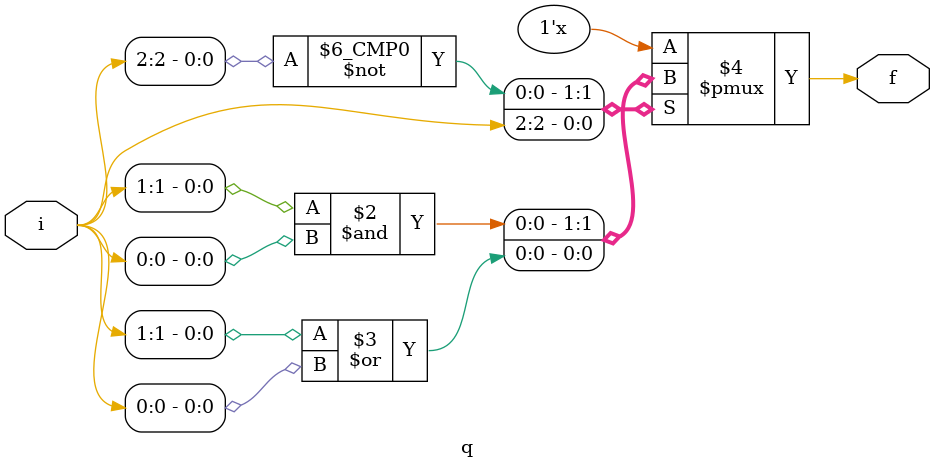
<source format=v>
module q(i,f);
input [2:0]i;
output f;
reg f;
always @ (i)
begin
case(i[2])
0:f=i[1]&i[0];
1:f=i[1]|i[0];
endcase
end
endmodule

</source>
━━━━━━━━━━━━━━━━━━━━━━━━━━━━━━
> **Exercise details**
The entries are to be copied exactly, and each image is to be omitted.

> **Task answer**
<source format=v>
module q(i,f);
input [2:0]i;
output f;
reg f;
always @ (i)
begin
case(i[2])
0:f=i[1]&i[0];
1:f=i[1]|i[0];
endcase
end
endmodule

</source>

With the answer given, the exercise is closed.